Thursday, March 3, 2011

#8 The Electric Prunes "The Great Banana Hoax", 1967



"Noise can be musical and beautiful. Once you commit to tape or disc format you've changed the presentation; why not take it as far as you can. Vibrating a bunch of guitar strings is an effect, after all. Layering various textures puts a kind of depth to the record...I dig that." -- James Lowe, lead singer, the Electric Prunes

"The Great Banana Hoax" is the lead off cut to one of the great albums from one of the greatest years in rock, 1967's Underground.. What is the hoax? Back in '67 word got around ( with the help of Donovan's "Mellow Yellow") that people could get high by smoking banana peels. Even Time & Newsweek wrote about it. The FDA put their best scientists on the case.

They discovered there are chemicals in the banana peels called serotonin and norepinephrine that are related to hallucinogens such as LSD, but not enough to get you high. All the people who have smoked banana peels say it doesn't get them high, only headaches




Though their roots were pure garage, The LA based Prunes experimented like mad scientists in the studio. That motorcycle revving up that you hear at the beginning of the song is actually a slowed down growl, meant to evoke the sound of moving furniture.
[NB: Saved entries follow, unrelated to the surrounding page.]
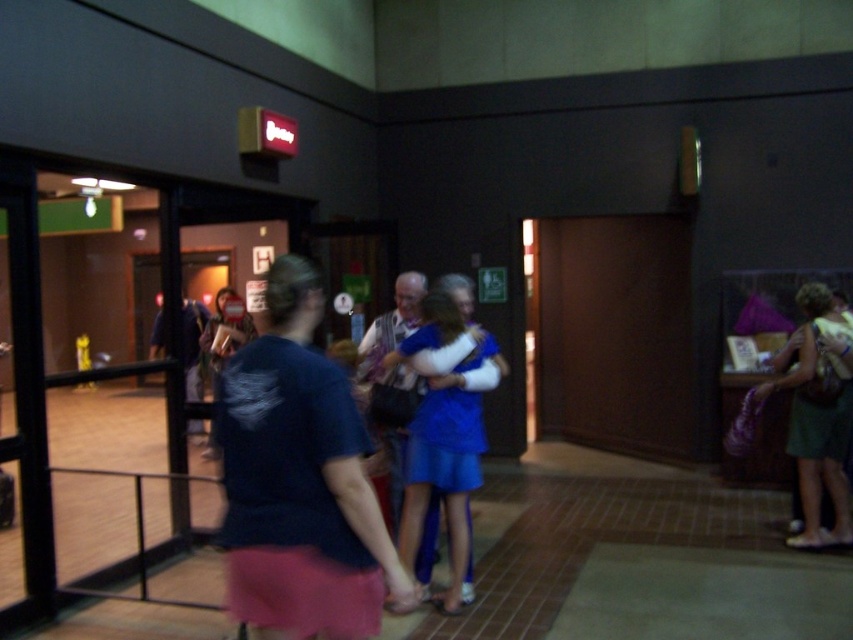
Question: Which is nearer to the blue satin dress at center?

Choices:
 (A) dark blue shirt at left
 (B) dark blue shirt at center
 (C) green fabric dress at right
 (D) matte blue dress at center

Answer: (B)

Question: Is matte blue dress at center below dark blue shirt at left?

Choices:
 (A) no
 (B) yes

Answer: (B)

Question: Estimate the real-world distances between objects in this image. Which object is closer to the green fabric dress at right?

Choices:
 (A) dark blue shirt at center
 (B) dark blue shirt at left
 (C) matte blue dress at center

Answer: (A)

Question: Is dark blue shirt at center to the right of matte blue dress at center from the viewer's perspective?

Choices:
 (A) yes
 (B) no

Answer: (A)

Question: Which is nearer to the dark blue shirt at center?

Choices:
 (A) blue satin dress at center
 (B) green fabric dress at right
 (C) dark blue shirt at left

Answer: (A)

Question: Can you confirm if blue satin dress at center is positioned to the right of green fabric dress at right?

The percussive effects at the end are done with an African kalimba.




This week bassist Mark Tulin, who also worked briefly with Smashing Pumpkins, died at the age of 62.

Billy Corgan paid tribute to Tulin via a blog post on Glittercop.blogspot.com, stating : “Mark was part of a movement of suburban kids in the mid to late 60s that changed the world with their dark musical dreaming, and of course their Anglophile obsessions. From their imaginations sprang so many technicolor daydreams and all manner of wishing; wishing that we were often what we are not,” before concluding, “God Bless you Mark, you will always be a star”.